Я пересказал слышанное от Валентины.
— С Куликова поля? — Антон глянул на меня недоверчиво. — А разве псковичи были на Куликовом?
— Были. В Четвертой Новгородской летописи сказано: «Да еще к тому же подоспели в ту пору военную издалека великие князья Ольгердовичи, чтобы поклониться и послужить: князь Андрей Полоцкий с псковичами и брат его князь Дмитрий Брянский со всеми своими мужами».
— Наизусть помнишь? — удивился Антон. — А много воинов послала Псковская земля?
— Наверное, много. Есть документы, что были воины из Пскова, Холма, Гдова и Острова.
Антон осторожно взял оберег, посмотрел его на просвет.
— Здорово. Видно облака, зарю, дым, какие-то холмы. Погоди, я сейчас тоже чудо покажу.
Антон открыл плетеный сундук и что-то оттуда вытащил. Сначала мне показалось, что в руке у Антона ничего нет, но там оказался шар величиной с крупное яблоко неправдоподобной чистоты и прозрачности. Сбоку часть шара была сколота.
— А-а, «видящий» шар… — послышался голос с дальней кровати.

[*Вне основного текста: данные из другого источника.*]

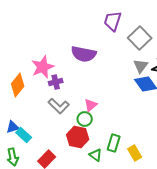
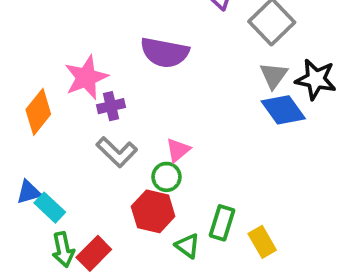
green arrow: (13, 157) -> (63, 250), moved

Свесив ноги, на койке сидел с книгой в руках лохматый четверокурсник в роговых очках.
— Где достали-то? — весело спросил очкастый. — Оберег — сердолик, а это вещь ценная — горный хрусталь.

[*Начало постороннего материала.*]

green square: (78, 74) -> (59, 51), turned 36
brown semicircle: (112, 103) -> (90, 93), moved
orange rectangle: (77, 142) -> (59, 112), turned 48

— Это шар моего дяди, — сказал Антон. — Нашли школьники в овраге, а дядя Сергей был учителем, ему принесли. Посмотришь в шар, задумаешь что-то, задуманное и увидишь. Когда я был мальчишкой — все зайцев во сне видел, только они почему-то были голубые…
— А дядя что, любил минералогию? — Старшекурсник встал, бросил на кровать книгу.
— Нет, историю любил. Собирал древние вещи, материалы про Куликовскую битву. Наша деревня совсем рядом с Куликовом…
— Великолепный шар. В древности такие шары были у волхвов… — Четверокурсник бережно взял хрустальное чудо в руки. — Это же линза. Можно разжечь костер, прижечь рану. Волхвы смотрели в шар, видели прошлое и будущее.
— Я битву видел… во сне, — глухо сказал Антон. — Только сразу проснулся от ужаса.
— Игра воображения, — усмехнулся старшекурсник. — Впрочем, научно доказано, что возможна передача информации по наследству. Гены памяти. Потом это будет целой наукой. Жаль, вещь попорчена.
Очкастый вернул Антону шар, спросил весело:
— А съестного в корзине, кстати, не найдется?
Тронутый вниманием, Антон вывалил на стол целую гору провизии: полкаравая деревенского хлеба, кусок ветчины, кулек с ягодами, яблоки, полдюжины головок лука.
— Ну, спасибо, славяне, запируем!
В несколько минут бывалый студент расправился с провизией, нагрел на электроплитке огромный гвоздь, завил кок и, почистив одеялом ботинки, ушел в парк на танцы.
Мы с Антоном остались в комнате вдвоем.
— Антон, — спросил я, — а какое оно — Куликово поле?
— Обыкновенное. Только чувствуешь что-то такое. Жаркий день, а вдруг станет морозно. Понимаешь?
Я вспомнил, как отец взял меня на Чудское озеро и показал место великой битвы. Сидя в лодке, я долго смотрел в воду, словно на дне можно было увидеть древние щиты и мечи.
— Слушай, — оживился Антон, — айда в нашу деревню. В субботу махнем, к понедельнику вернемся. Может, и до вторника отпустят — только попроситься надо. Едешь, а?
— О чем разговор, это же здорово!
— Вот-вот… А оберег старикам покажем…
Общежитие размещалось в старинном доме с узкими окнами и низкими сводами. Вечером я читал книгу о Куликовской битве, и порой мне казалось, что вот-вот окажусь в неведомом давнем времени…
Но жизнь шла своим чередом.
На курсе и в общежитии мы с Антоном оказались моложе всех, оба выросли в деревне, оба писали стихи, и это нас крепко сдружило.